## QUOTED PASSAGE
▼▼▼
Almost thirty years later, a young PhD student from the University of South California, reached out to the Warburg Institute looking for Hans Meier’s transcription of the Liber quatuor distinctionum; his name was Glenn M. Edwards and he was preparing an edition of the Prohemium to the Liber. On 3 March 1975, he wrote to the Institute at the advice of Marie-Thérèse d’Alverny and a week later, Joseph Trapp, then a librarian at the Institute, answered by briefly acquainting him with the situation of Meier’s material, as well as welcoming him to see drafts of the work at any time.

WIA, GC, from Trapp, Joseph Burney to the Division of Fellowships of the National Endowment for the Humanities, 30/07/1979.

From a letter of Edwards dating to 1979, we know that he was at the Warburg Institute from November 1975 to July 1976, examining Meier’s notes; that he had edited the Prohemium of the Liber introductorius as his doctoral dissertation; and that he was planning to complete his work by the spring of 1980, and begin to work on the sources used by Michael Scot. In the letter, he explains that he looked forward to returning to the Warburg, and that he was applying to the National Endowment for the Humanities fund in order to do so in the 1980-81 term and that he was applying to the National Endowment for the Humanities for funds. He asked Trapp to help him out by allowing him to use the facilities of the Warburg Institute. Trapp not only agreed but also wrote a recommendation letter to support Edwards, to whom he was grateful, we learn from their correspondence, for his having helped the staff put Meier’s material in order during his stay. [3]

When Edwards failed to obtain the funds he needed, he asked Trapp whether the Institute would be interested in examining his text for possible publications. Despite sincere interest in Edward’s work, Trapp could not commit the Institute due to its modest publishing funds. In 1985, Edwards published a seminal article concerning the redactions of the Liber quatuor distinctionum, and in 2008, died without having accomplished his life project of publishing Michael Scot’s Prohemium.

Handwritten transcription and partial collation of Munich, Bayerische Staatsbibliothek, clm 10268, f. 11va.

Michael Scot and the Warburg Institute Today

When, in December 2015, I started my PhD project, which consists of an edition of the Prohemium to the Liber introductorius, I was barely aware of Meier’s story. What I did know, was that there was no other institution better equipped for the study of this treatise than the Warburg Institute. Hans Meier produced a draft edition of the Liber quatuor distinctionum, which remains the most substantial of the existing partial editions of Michael Scot’s work. Glenn M. Edwards, who worked on the edition of the Prohemium before me, spent some time at the Warburg and planned to return to it, aware of the Library’s impact on his research. Since then, the bond between Michael Scot and the Warburg Institute has grown stronger.

What I did know, was that there was no other institution better equipped for the study of this treatise than the Warburg Institute.
▲▲▲
## WORK TO COMPLETE
(a) In the records, please rewrite the stretch from the line containing "text Párrafo reformado" through the line containing "text En materia", substituting "territorio mexicano" for "territorio nacional" and keeping everything else the same. Return only those lines.
(b) Extend the passage on Michael Scot and the Warburg Institute from its final sentence onward.
The passage on Michael Scot and the Warburg Institute and the records after it are unrelated material.

## EXTRACTED INFORMATION
▼▼▼
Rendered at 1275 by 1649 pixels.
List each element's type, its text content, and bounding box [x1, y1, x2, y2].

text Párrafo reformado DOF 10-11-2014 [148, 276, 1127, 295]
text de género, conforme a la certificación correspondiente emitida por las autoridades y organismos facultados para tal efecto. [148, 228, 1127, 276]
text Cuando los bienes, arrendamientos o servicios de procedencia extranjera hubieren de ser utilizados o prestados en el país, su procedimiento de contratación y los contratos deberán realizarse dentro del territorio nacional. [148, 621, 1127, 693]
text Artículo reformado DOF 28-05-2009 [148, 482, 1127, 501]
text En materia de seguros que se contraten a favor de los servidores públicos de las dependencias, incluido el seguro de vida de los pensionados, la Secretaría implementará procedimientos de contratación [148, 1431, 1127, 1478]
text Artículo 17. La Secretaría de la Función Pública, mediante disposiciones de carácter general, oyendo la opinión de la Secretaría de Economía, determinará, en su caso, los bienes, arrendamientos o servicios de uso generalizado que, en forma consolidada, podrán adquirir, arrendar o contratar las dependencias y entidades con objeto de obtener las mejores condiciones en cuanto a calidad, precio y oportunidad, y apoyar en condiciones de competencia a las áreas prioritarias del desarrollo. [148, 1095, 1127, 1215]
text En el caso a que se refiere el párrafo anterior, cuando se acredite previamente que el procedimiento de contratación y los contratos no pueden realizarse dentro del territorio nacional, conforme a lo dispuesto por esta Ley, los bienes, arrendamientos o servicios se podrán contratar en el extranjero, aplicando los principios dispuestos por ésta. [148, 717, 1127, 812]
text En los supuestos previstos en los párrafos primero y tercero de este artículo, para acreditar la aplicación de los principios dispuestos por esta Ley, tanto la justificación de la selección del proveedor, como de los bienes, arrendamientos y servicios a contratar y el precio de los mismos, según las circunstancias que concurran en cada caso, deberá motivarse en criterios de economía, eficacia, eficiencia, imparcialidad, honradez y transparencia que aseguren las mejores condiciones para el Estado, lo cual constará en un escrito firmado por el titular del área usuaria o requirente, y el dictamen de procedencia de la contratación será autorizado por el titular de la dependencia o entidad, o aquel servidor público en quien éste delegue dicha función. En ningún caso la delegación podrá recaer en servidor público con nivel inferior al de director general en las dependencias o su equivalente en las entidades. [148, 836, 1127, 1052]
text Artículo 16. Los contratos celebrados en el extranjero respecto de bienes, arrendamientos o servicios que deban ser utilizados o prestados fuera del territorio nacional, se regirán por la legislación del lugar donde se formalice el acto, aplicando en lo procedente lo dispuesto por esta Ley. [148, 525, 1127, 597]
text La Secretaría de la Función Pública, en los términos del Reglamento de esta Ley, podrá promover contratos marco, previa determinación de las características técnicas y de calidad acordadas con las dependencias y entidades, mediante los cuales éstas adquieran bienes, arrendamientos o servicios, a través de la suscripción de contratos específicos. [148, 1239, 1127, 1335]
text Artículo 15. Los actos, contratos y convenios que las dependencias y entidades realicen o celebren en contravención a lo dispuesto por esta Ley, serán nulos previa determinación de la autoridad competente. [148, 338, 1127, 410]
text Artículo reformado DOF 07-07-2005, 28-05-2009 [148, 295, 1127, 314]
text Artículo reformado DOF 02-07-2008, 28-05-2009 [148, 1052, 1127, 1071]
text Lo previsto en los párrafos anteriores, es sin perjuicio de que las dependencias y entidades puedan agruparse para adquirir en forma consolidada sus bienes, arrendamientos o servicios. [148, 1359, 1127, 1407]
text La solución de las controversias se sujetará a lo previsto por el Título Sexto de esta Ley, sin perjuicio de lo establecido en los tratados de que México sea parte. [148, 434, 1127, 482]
▲▲▲
## TASK ANSWERS
(a)
text Párrafo reformado DOF 10-11-2014 [148, 276, 1127, 295]
text de género, conforme a la certificación correspondiente emitida por las autoridades y organismos facultados para tal efecto. [148, 228, 1127, 276]
text Cuando los bienes, arrendamientos o servicios de procedencia extranjera hubieren de ser utilizados o prestados en el país, su procedimiento de contratación y los contratos deberán realizarse dentro del territorio mexicano. [148, 621, 1127, 693]
text Artículo reformado DOF 28-05-2009 [148, 482, 1127, 501]
text En materia de seguros que se contraten a favor de los servidores públicos de las dependencias, incluido el seguro de vida de los pensionados, la Secretaría implementará procedimientos de contratación [148, 1431, 1127, 1478]

(b)
Charles Burnett’s research on the transmission of texts from the Arab to the Latin world paved the way for a new approach to detecting the sources of Michael Scot and proved vital for many scholars working on his writings. Warburg and Saxl’s interest in the illustrations of Michael Scot’s manuscripts lives on in the Iconographic Database at the Institute, which includes more than 900 images related to this topic, on which Rembrandt Duits has written an essential contribution.[4] In April 2005, the link between the Institute and the study of Michael Scot was so clear that a crucial workshop titled “Michael Scotus – Übersetzer und Philosoph am Hof Friedrichs II” was held at the Institute. This workshop, organised in collaboration with the Wissenskultur und gesellschaftlicher Wandel of Frankfurt, gathered some of the most eminent scholars of medieval philosophy working on Michael Scot and the other intellectuals at the court of Emperor Frederick II. The speakers were Silke Ackermann, Anna Akasoy, Dieter Blume, Charles Burnett, Gad Freudenthal, Gundula Grebner, Dag Nikolaus Hasse, Matthias Heiduk, Danielle Jacquart, Aafke van Oppenraay, Iolanda Ventura and Oleg Voskoboynikov. However, this is far from an exhaustive list of the scholars working on Michael Scot who stayed at the Warburg. One cannot fail to mention that amongst such scholars were Isabelle Draelants, Kristen Lippincott, Barbara Obrist, Sophie Page, and David Juste. For most of them, the Warburg still represents a crucial centre for the study of Michael Scot’s life and work. It is not uncommon to meet them in the corridor or have a cup of tea with them in the common room, chatting about what is new with Frederick’s II’s famous astrologer. I must admit that socialising in the common room was sometimes as vital to my research as being somewhere in the Library shrouded in silence and surrounded by books.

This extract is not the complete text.